_SOAL LATIHAN_
Sebutkan semua jenis hak integrasi yang dicantumkan dalam berita tentang sosialisasi di Lapas Kelas IIA Cibinong di bawah ini, lengkap dengan singkatannya.

_TEKS HALAMAN_
───

BOGOR, ICONONLINE.ID – Lembaga Pemasyarakatan (Lapas) Kelas IIA Cibinong melaksanakan sosialisasi layanan hak integrasi dan layanan administrasi registrasi secara langsung kepada warga binaan di blok hunian, Rabu (1/7/2026). Kegiatan ini bertujuan memberikan pemahaman yang komprehensif mengenai hak dan kewajiban warga binaan selama menjalani masa pidana, sekaligus memastikan seluruh informasi layanan diterima secara benar, transparan, dan akuntabel.
Sosialisasi tersebut dihadiri Kepala Subseksi Bimbingan Kemasyarakatan dan Perawatan (Bimkemaswat), Kepala Subseksi Registrasi, serta jajaran staf Bimkemaswat dan Registrasi Lapas Kelas IIA Cibinong.
Dalam kegiatan itu, petugas memberikan penjelasan secara langsung mengenai berbagai layanan pemasyarakatan sekaligus membuka sesi tanya jawab agar warga binaan memahami seluruh tahapan pengurusan hak integrasi maupun layanan administrasi registrasi.
Materi yang disampaikan meliputi hak integrasi seperti Pembebasan Bersyarat (PB), Cuti Bersyarat (CB), dan Cuti Menjelang Bebas (CMB), serta layanan administrasi registrasi seperti remisi, pencatatan masa pidana (roll vonis), dan berbagai pelayanan administratif lainnya.
Kepala Subseksi Bimkemaswat Lapas Cibinong, Ricky Robby Rizkiawan, menegaskan bahwa seluruh layanan hak integrasi maupun pemberian remisi tidak dipungut biaya dalam bentuk apa pun.
"Kami tegaskan kepada seluruh warga binaan bahwa seluruh proses pengurusan hak integrasi maupun pemberian remisi dilaksanakan secara gratis. Jangan percaya apabila ada pihak yang menjanjikan percepatan atau meminta imbalan dalam bentuk apa pun. Seluruh proses dilakukan sesuai ketentuan dan berdasarkan hasil pembinaan yang dijalani oleh warga binaan," tegas Robby.

───

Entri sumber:
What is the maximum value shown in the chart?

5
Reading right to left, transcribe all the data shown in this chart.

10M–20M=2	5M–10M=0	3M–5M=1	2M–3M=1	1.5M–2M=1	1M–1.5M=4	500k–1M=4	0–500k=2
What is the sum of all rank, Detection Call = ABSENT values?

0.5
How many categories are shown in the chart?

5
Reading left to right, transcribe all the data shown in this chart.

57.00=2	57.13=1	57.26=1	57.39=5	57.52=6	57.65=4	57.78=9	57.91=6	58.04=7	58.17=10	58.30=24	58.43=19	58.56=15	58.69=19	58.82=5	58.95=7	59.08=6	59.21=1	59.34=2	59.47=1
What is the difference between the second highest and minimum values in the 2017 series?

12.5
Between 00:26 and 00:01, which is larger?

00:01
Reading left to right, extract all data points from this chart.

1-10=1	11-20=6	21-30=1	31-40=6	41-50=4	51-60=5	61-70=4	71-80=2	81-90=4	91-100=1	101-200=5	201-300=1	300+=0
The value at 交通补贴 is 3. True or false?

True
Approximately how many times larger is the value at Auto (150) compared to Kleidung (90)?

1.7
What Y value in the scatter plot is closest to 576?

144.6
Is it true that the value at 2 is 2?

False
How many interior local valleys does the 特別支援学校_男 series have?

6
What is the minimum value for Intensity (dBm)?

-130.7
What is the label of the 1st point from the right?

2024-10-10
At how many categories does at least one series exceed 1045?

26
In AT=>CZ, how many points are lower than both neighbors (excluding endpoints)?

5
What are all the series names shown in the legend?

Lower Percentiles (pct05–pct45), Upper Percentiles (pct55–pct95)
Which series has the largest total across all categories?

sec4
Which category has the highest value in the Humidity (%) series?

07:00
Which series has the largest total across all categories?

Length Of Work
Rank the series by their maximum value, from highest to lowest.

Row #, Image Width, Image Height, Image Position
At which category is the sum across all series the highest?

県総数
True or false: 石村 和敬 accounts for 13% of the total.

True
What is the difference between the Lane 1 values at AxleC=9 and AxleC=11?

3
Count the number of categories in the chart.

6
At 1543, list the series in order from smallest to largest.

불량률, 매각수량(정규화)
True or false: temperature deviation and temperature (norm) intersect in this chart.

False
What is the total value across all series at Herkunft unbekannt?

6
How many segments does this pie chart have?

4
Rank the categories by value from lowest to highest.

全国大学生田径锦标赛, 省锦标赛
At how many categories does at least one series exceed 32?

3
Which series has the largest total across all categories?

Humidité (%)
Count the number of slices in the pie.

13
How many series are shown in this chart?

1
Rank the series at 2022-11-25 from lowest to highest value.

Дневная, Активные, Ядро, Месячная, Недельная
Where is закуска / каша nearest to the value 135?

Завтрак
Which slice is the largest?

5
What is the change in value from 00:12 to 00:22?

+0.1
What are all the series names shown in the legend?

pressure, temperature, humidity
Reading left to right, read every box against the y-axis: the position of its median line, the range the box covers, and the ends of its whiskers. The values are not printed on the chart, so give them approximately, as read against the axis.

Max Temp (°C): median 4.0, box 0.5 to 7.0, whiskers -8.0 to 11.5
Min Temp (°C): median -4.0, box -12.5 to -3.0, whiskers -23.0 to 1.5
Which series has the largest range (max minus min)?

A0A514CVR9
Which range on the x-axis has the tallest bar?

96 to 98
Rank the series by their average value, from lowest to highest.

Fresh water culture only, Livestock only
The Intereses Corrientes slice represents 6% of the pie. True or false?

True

───

_JAWABAN TUGAS_
Pembebasan Bersyarat (PB), Cuti Bersyarat (CB), dan Cuti Menjelang Bebas (CMB).